The Scala thing is a bit of a turn-off though. I get that you don't need to write Scala yourself, but now I'm dragging in the Scala ecosystem just to build my Java project? Feels heavy.

The IDE integration sounds nice in theory - being able to actually navigate and understand your build in IntelliJ would be pretty sweet.

Still not sure the switching costs are worth it unless you're really hitting Maven/Gradle pain points. But if I was starting a new project from scratch, might be worth a look.

1 comments

When has build time been an issue though? Running tests have taken the most time by far on every project I’ve ever worked on.
Author here. Mill also helps with running tests. Apart from all tests running parallel by default with heuristics to try and maximize performance (https://mill-build.org/blog/11-jvm-test-parallelism.html), Mill also can selectively execute tests in CI based on code changes (https://mill-build.org/mill/large/selective-execution.html), and provide performance profiles so you can see what is taking up time and improve it (https://mill-build.org/mill/depth/parallelism.html#_mill_chr...).

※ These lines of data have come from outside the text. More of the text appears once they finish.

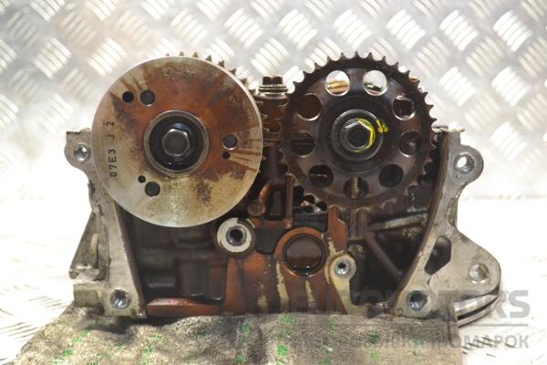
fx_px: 866
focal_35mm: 57
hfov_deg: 35.1
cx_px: 274
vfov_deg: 23.8
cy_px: 182
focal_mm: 38
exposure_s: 1/160
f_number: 6.3
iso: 3200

All this is built in and comes for free, with the end result that even tests can take much less time in Mill than they do in other build tools
Thanks for jumping in, that’s actually really helpful context. Parallelism and selective test execution built-in sounds like a huge win, especially for CI and larger teams. I’ll admit the Scala dependency still makes me hesitate a bit for pure Java projects, but clearly Mill’s design is tackling real pain points head-on. Definitely tempted to try it out on a greenfield project.
True. Tests usually dominate the time budget. But from what I've experienced, slow builds still hurt, especially when you're iterating frequently or working across multiple modules. Those 10–20 seconds of wait adds up fast when you're in the zone and trying things out.